### TASK INPUTS
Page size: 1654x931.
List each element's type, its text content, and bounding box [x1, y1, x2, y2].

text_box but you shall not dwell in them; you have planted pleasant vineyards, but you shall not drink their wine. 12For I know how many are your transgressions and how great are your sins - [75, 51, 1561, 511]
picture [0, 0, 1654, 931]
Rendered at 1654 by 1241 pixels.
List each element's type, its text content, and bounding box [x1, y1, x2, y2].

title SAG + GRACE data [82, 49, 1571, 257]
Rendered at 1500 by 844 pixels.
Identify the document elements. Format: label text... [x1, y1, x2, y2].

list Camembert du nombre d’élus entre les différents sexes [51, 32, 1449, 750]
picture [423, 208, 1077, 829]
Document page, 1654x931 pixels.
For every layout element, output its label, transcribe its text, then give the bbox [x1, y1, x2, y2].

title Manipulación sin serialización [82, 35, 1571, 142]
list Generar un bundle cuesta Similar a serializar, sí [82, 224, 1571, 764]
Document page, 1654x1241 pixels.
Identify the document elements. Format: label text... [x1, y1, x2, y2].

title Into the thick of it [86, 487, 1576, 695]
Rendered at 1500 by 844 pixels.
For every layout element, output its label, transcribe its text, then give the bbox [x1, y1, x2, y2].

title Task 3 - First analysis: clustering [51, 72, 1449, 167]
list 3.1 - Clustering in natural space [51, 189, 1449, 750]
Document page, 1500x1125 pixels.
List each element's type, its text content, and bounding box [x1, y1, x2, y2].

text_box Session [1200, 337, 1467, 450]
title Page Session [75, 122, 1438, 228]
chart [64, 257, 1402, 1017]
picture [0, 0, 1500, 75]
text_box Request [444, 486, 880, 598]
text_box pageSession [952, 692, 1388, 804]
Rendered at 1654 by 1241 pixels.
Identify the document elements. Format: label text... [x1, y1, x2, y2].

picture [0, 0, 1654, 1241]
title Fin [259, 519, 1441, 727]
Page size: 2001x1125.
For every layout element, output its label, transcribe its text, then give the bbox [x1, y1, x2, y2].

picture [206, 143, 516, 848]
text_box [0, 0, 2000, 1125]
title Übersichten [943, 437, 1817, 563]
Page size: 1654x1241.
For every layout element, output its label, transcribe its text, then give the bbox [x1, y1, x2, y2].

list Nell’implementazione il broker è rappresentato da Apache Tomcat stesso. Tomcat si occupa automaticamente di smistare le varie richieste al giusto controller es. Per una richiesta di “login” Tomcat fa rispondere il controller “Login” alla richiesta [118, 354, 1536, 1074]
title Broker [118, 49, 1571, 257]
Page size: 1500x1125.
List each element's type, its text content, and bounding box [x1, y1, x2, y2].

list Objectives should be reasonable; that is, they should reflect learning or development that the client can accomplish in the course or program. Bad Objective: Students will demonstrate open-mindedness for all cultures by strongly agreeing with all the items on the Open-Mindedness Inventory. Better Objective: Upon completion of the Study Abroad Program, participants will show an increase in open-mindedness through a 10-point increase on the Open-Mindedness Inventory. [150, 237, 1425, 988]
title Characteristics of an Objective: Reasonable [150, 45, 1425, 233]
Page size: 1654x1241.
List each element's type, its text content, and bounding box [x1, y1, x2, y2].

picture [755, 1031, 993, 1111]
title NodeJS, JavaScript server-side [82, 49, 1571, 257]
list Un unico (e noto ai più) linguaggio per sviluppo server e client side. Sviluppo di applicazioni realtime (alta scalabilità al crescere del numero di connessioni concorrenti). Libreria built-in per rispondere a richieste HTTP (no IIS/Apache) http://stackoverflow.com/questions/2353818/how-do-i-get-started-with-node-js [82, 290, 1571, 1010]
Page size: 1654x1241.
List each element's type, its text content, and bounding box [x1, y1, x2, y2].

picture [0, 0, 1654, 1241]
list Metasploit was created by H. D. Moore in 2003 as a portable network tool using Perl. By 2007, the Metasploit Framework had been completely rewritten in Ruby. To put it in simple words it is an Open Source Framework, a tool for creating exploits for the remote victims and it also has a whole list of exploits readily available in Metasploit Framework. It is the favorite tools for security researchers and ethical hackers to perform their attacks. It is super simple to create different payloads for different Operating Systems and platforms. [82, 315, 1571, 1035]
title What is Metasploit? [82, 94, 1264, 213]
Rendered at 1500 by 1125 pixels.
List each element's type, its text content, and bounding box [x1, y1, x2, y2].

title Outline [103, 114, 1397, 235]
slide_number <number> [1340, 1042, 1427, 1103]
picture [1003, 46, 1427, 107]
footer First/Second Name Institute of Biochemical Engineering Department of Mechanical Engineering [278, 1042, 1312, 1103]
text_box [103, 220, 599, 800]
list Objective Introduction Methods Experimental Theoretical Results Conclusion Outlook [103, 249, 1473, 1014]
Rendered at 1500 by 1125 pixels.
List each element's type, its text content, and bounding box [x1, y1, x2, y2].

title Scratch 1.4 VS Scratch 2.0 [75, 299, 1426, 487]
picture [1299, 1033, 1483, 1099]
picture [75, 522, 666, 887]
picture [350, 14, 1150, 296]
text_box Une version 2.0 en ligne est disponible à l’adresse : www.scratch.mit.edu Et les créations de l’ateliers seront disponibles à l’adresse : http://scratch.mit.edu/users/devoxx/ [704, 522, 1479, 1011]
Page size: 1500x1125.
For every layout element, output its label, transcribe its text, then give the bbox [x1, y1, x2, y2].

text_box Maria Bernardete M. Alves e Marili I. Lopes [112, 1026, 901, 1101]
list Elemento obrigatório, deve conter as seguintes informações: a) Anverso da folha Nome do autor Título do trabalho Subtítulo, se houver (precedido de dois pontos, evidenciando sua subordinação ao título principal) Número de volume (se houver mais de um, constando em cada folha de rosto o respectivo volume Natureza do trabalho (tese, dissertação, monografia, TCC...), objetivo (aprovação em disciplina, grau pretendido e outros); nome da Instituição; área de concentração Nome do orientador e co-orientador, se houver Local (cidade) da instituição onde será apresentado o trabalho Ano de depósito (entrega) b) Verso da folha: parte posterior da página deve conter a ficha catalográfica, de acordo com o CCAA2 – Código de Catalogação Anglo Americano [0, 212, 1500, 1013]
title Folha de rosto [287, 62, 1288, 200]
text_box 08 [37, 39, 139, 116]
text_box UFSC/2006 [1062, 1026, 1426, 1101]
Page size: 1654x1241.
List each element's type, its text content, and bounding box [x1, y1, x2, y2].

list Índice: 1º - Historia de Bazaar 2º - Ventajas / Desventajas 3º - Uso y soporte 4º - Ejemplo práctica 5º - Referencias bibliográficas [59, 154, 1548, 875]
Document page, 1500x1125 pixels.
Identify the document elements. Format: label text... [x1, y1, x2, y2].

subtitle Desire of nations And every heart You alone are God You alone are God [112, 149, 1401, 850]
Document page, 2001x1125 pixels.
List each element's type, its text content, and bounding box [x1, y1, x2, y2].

### EXERCISE OBJECTIVE
Copy the rows word for word, starting at the very first line and ending at the line that contains "picture [0, 0, 1654, 931]", both ends included.

### TASK ANSWER
Page size: 1654x931.
List each element's type, its text content, and bounding box [x1, y1, x2, y2].

text_box but you shall not dwell in them; you have planted pleasant vineyards, but you shall not drink their wine. 12For I know how many are your transgressions and how great are your sins - [75, 51, 1561, 511]
picture [0, 0, 1654, 931]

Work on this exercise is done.